- BRIEF
The records that follow are to be repeated exactly, with no pictures carried over.

Stored items from a collection:
# # # # #

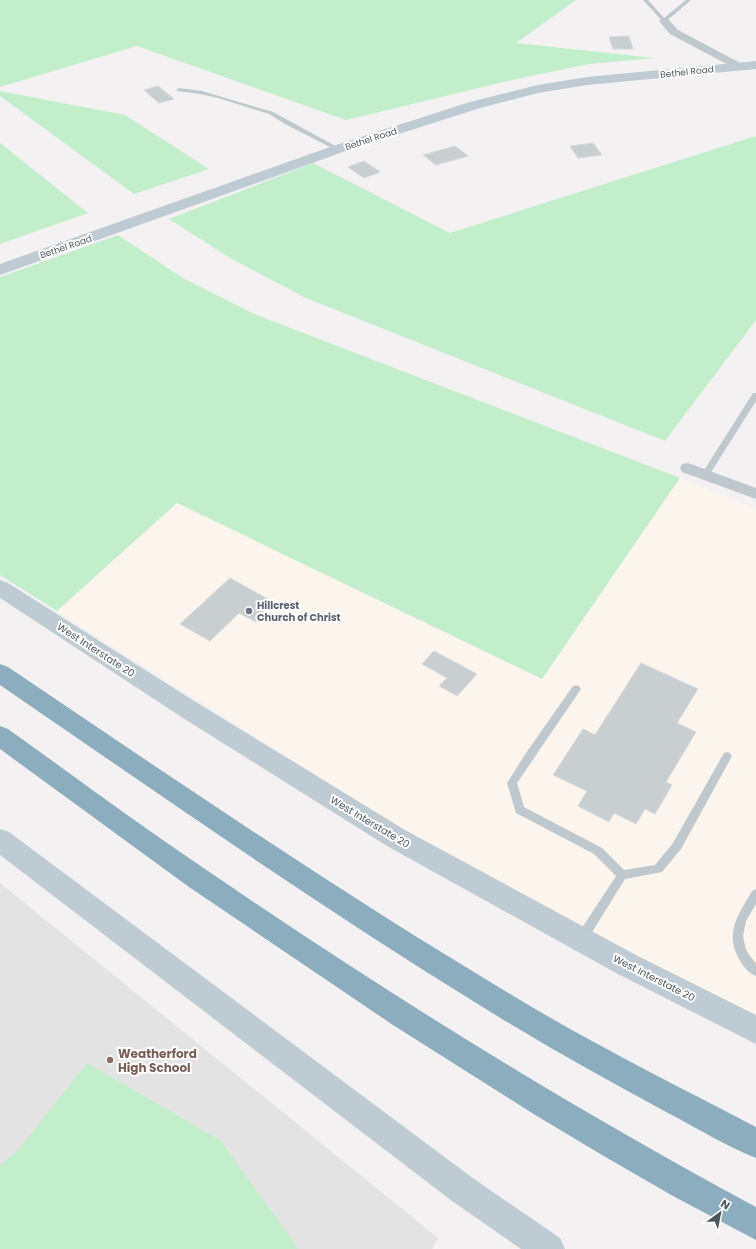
<svg xmlns="http://www.w3.org/2000/svg" width="756" height="1249" font-family="Poppins,sans-serif">
	<rect width="100%" height="100%" fill="#f3f1f2"/>
	<!-- commercial -->
	<path fill="#fcf5ed" d="M680,478L756,509V1021L427,845L57,611L177,503L542,679Z"/>
	<!-- education -->
	<path fill="#e4e3e3" d="M0,883L438,1238L432,1249H0Z"/>
	<!-- green -->
	<path fill="#c3eecb" d="M0,0H576L516,43L655,58L589,64L512,80L346,120L137,46L0,87Z
		M0,91L125,115L209,169L134,194L0,96Z
		M756,136V320L665,441L306,298L230,258L169,219L313,163L450,233Z
		M0,143L88,213L0,244Z
		M118,235L183,278L254,314L680,478L542,679L177,503L57,611L0,575V277Z
		M87,1063L220,1140L296,1245L297,1249H0V1165L17,1151Z"/>
	<!-- building -->
	<path fill="#c9ced0" stroke="#d6d9dc" d="M629,36L633,49H613L609,37Z
		M158,86L174,99L159,103L144,90Z
		M593,143L602,155L578,158L570,146Z
		M455,146L468,156L436,165L423,155Z
		M364,161L380,172L364,178L348,167Z
		M230,578L275,603L256,622L239,613L210,641L180,624Z
		M434,651L477,674L457,696L439,686L447,678L422,664Z
		M641,663L698,689L677,723L696,732L666,782L672,785L655,814L645,809L636,824L614,813L609,822L578,806L587,791L553,775L583,729L595,735Z"/>
	<g fill="none" stroke-linecap="round" stroke-linejoin="round">
		<!-- service -->
		<path fill="#bec8cd" fill-rule="evenodd" d="M643,0H648L664,18L686,0H691L664,23Z
			M179,88L202,91L273,112L341,149L336,150L285,124L269,114L218,98L200,94L177,91L176,90Z
			M753,393H756V401L708,477H702L701,475Z
			M576,685L579,686L581,689L579,692L517,783L524,807L602,848L624,870L655,865L673,843L724,753L727,752L730,753L732,756L681,849L662,872L625,879L586,942L582,943L578,942L576,938L578,934L616,876L594,854L516,813L507,783L526,753L573,686Z
			M756,889V904L746,921L743,936L746,950L756,964V976C748,973 743,966 739,959C724,932 739,914 752,891Z"/>
		<!-- minor -->
		<path fill="#bec8cd" fill-rule="evenodd" d="M664,18L668,19L678,30L744,65L745,67L744,69H736L670,34L659,21Z
			M688,463L756,488V499L682,472L680,468L682,464Z"/>
		<!-- secondary -->
		<path fill="#becbd2" fill-rule="evenodd" d="M756,61V69L587,85L538,93L480,108L343,152L0,275V264L333,146L470,102L538,85L587,77Z
			M0,580L8,583L199,704L405,830L636,955L756,1015V1044L616,973L387,846L183,718L0,598Z
			M0,829L9,832L474,1179L560,1238L565,1249H521L452,1201L0,855Z"/>
		<!-- motorway -->
		<path fill="#8cadbd" fill-rule="evenodd" d="M0,664L8,667C186,787 364,909 549,1017C617,1056 687,1091 756,1127V1158C726,1146 697,1128 668,1113C605,1079 542,1044 481,1006C317,905 159,794 0,685Z
			M0,726L8,729C74,776 138,824 205,869C383,991 566,1105 756,1207V1240L673,1196L602,1155L532,1113L393,1025L189,887L0,749Z"/>
	</g>
	<!-- markers -->
	<circle fill="#6b7280" stroke="#fff" stroke-width="1.5" cx="249" cy="611" r="4"/>
	<circle fill="#8d6e63" stroke="#fff" stroke-width="1.5" cx="110" cy="1060" r="4"/>
	<g text-anchor="middle" dominant-baseline="central" stroke-width="4" stroke-linejoin="round" paint-order="stroke">
		<!-- far-street labels -->
		<g font-size="9" fill="#4a585e" stroke="#fff">
			<text transform="translate(687 72) rotate(-6)">Bethel Road</text>
			<text transform="translate(371 139) rotate(-18)">Bethel Road</text>
			<text transform="translate(66 247) rotate(-19)">Bethel Road</text>
		</g>
		<!-- worship labels -->
		<g font-size="10" font-weight="bold" fill="#5b616d" stroke="#fff" text-anchor="start">
			<text x="257" y="605">Hillcrest<tspan x="257" dy="12">Church of Christ</tspan></text>
		</g>
		<!-- street labels -->
		<g font-size="10" fill="#4a585e" stroke="#fff">
			<text transform="translate(96 650) rotate(33)">West Interstate 20</text>
			<text transform="translate(370 822) rotate(31)">West Interstate 20</text>
			<text transform="translate(654 978) rotate(27)">West Interstate 20</text>
		</g>
		<!-- near-education labels -->
		<g font-size="12" font-weight="bold" fill="#785e54" stroke="#fff" text-anchor="start">
			<text x="118" y="1053">Weatherford<tspan x="118" dy="14">High School</tspan></text>
		</g>
	</g>
	<!-- north arrow -->
	<g transform="translate(720 1213) rotate(32)" stroke="#ffffff" stroke-width="3" paint-order="stroke">
	<path d="M0-3L7 15L0 10L-7 15Z" fill="#4a585e"/>
	<text y="-6" font-size="11" font-weight="bold" text-anchor="middle" fill="#4a585e">N</text>
	</g>
</svg>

# # # # #

- YOUR SOLUTION
<svg xmlns="http://www.w3.org/2000/svg" width="756" height="1249" font-family="Poppins,sans-serif">
	<rect width="100%" height="100%" fill="#f3f1f2"/>
	<!-- commercial -->
	<path fill="#fcf5ed" d="M680,478L756,509V1021L427,845L57,611L177,503L542,679Z"/>
	<!-- education -->
	<path fill="#e4e3e3" d="M0,883L438,1238L432,1249H0Z"/>
	<!-- green -->
	<path fill="#c3eecb" d="M0,0H576L516,43L655,58L589,64L512,80L346,120L137,46L0,87Z
		M0,91L125,115L209,169L134,194L0,96Z
		M756,136V320L665,441L306,298L230,258L169,219L313,163L450,233Z
		M0,143L88,213L0,244Z
		M118,235L183,278L254,314L680,478L542,679L177,503L57,611L0,575V277Z
		M87,1063L220,1140L296,1245L297,1249H0V1165L17,1151Z"/>
	<!-- building -->
	<path fill="#c9ced0" stroke="#d6d9dc" d="M629,36L633,49H613L609,37Z
		M158,86L174,99L159,103L144,90Z
		M593,143L602,155L578,158L570,146Z
		M455,146L468,156L436,165L423,155Z
		M364,161L380,172L364,178L348,167Z
		M230,578L275,603L256,622L239,613L210,641L180,624Z
		M434,651L477,674L457,696L439,686L447,678L422,664Z
		M641,663L698,689L677,723L696,732L666,782L672,785L655,814L645,809L636,824L614,813L609,822L578,806L587,791L553,775L583,729L595,735Z"/>
	<g fill="none" stroke-linecap="round" stroke-linejoin="round">
		<!-- service -->
		<path fill="#bec8cd" fill-rule="evenodd" d="M643,0H648L664,18L686,0H691L664,23Z
			M179,88L202,91L273,112L341,149L336,150L285,124L269,114L218,98L200,94L177,91L176,90Z
			M753,393H756V401L708,477H702L701,475Z
			M576,685L579,686L581,689L579,692L517,783L524,807L602,848L624,870L655,865L673,843L724,753L727,752L730,753L732,756L681,849L662,872L625,879L586,942L582,943L578,942L576,938L578,934L616,876L594,854L516,813L507,783L526,753L573,686Z
			M756,889V904L746,921L743,936L746,950L756,964V976C748,973 743,966 739,959C724,932 739,914 752,891Z"/>
		<!-- minor -->
		<path fill="#bec8cd" fill-rule="evenodd" d="M664,18L668,19L678,30L744,65L745,67L744,69H736L670,34L659,21Z
			M688,463L756,488V499L682,472L680,468L682,464Z"/>
		<!-- secondary -->
		<path fill="#becbd2" fill-rule="evenodd" d="M756,61V69L587,85L538,93L480,108L343,152L0,275V264L333,146L470,102L538,85L587,77Z
			M0,580L8,583L199,704L405,830L636,955L756,1015V1044L616,973L387,846L183,718L0,598Z
			M0,829L9,832L474,1179L560,1238L565,1249H521L452,1201L0,855Z"/>
		<!-- motorway -->
		<path fill="#8cadbd" fill-rule="evenodd" d="M0,664L8,667C186,787 364,909 549,1017C617,1056 687,1091 756,1127V1158C726,1146 697,1128 668,1113C605,1079 542,1044 481,1006C317,905 159,794 0,685Z
			M0,726L8,729C74,776 138,824 205,869C383,991 566,1105 756,1207V1240L673,1196L602,1155L532,1113L393,1025L189,887L0,749Z"/>
	</g>
	<!-- markers -->
	<circle fill="#6b7280" stroke="#fff" stroke-width="1.5" cx="249" cy="611" r="4"/>
	<circle fill="#8d6e63" stroke="#fff" stroke-width="1.5" cx="110" cy="1060" r="4"/>
	<g text-anchor="middle" dominant-baseline="central" stroke-width="4" stroke-linejoin="round" paint-order="stroke">
		<!-- far-street labels -->
		<g font-size="9" fill="#4a585e" stroke="#fff">
			<text transform="translate(687 72) rotate(-6)">Bethel Road</text>
			<text transform="translate(371 139) rotate(-18)">Bethel Road</text>
			<text transform="translate(66 247) rotate(-19)">Bethel Road</text>
		</g>
		<!-- worship labels -->
		<g font-size="10" font-weight="bold" fill="#5b616d" stroke="#fff" text-anchor="start">
			<text x="257" y="605">Hillcrest<tspan x="257" dy="12">Church of Christ</tspan></text>
		</g>
		<!-- street labels -->
		<g font-size="10" fill="#4a585e" stroke="#fff">
			<text transform="translate(96 650) rotate(33)">West Interstate 20</text>
			<text transform="translate(370 822) rotate(31)">West Interstate 20</text>
			<text transform="translate(654 978) rotate(27)">West Interstate 20</text>
		</g>
		<!-- near-education labels -->
		<g font-size="12" font-weight="bold" fill="#785e54" stroke="#fff" text-anchor="start">
			<text x="118" y="1053">Weatherford<tspan x="118" dy="14">High School</tspan></text>
		</g>
	</g>
	<!-- north arrow -->
	<g transform="translate(720 1213) rotate(32)" stroke="#ffffff" stroke-width="3" paint-order="stroke">
	<path d="M0-3L7 15L0 10L-7 15Z" fill="#4a585e"/>
	<text y="-6" font-size="11" font-weight="bold" text-anchor="middle" fill="#4a585e">N</text>
	</g>
</svg>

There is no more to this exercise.